Baker cited the involvement of a large trade group in deciding to extend the injunction across the country. Not blocking the mandate, he wrote, would "force Plaintiffs to comply with the mandate, requiring them to make decisions which would significantly alter their ability to perform federal contract work which is critical to their operations."
Institutions that had been requiring vaccines under the contractor mandate started announcing rollbacks soon after the injunction.
The University of Georgia suspended requirements saying covered federal contractor employees must receive their final vaccine doses by a January deadline. Provisions of the executive order requiring mask wearing and physical distancing in contractor workplaces were also suspended, according to the university. But it said the injunction could be overturned and still encouraged both mask wearing and vaccination.
Tuesday's nationwide injunction follows another judge's ruling last week blocking enforcement of the contractor mandate in Kentucky, Ohio and Tennessee. In the wake of that ruling, several institutions, including the University of Memphis, University of Tennessee, Knoxville, East Tennessee State University, and the University of Dayton, in Ohio, suspended COVID-19 vaccine mandates.
Universities in Tennessee were an example of institutions trying to navigate a web of state and federal rules. They were able to require COVID-19 vaccines for employees under a state law that banned mandates unless institutions were at risk of losing federal funding.
Many colleges put their own vaccine requirements in place for employees and students before the start of the fall term, prior to when Biden issued his mandate. Courts including the U.S. Supreme Court have generally upheld colleges' ability to craft their own vaccination requirements with religious or medical exemptions, although different courts have in some cases blocked specific institutions' policies.

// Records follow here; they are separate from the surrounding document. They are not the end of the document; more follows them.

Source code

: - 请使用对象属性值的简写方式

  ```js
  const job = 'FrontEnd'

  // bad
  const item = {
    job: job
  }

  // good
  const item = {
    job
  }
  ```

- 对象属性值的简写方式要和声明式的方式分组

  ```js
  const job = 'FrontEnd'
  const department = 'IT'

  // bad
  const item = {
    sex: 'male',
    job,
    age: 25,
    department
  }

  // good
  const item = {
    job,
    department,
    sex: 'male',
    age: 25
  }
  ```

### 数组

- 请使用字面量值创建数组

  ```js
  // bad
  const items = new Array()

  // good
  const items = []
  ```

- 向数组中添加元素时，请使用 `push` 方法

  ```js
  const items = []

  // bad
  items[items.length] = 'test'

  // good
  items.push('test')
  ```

Even in cases where colleges haven't required shots, they have encouraged vaccination against COVID-19, said Peter McDonough, vice president and general counsel at the American Council on Education, a higher ed trade group. College leaders must weigh many considerations when deciding how to mandate or encourage vaccination, from legal implications to how strategies will be received locally, McDonough said.
"Unless a state or local law prohibits a vaccine requirement, colleges and universities, like other employers, are free to impose one, even absent a requirement from the federal government," McDonough said. "I think we'll continue to see a lot of schools do that. In states where there is an actual prohibition at the state or local level, that's more challenging. You've got to follow the law."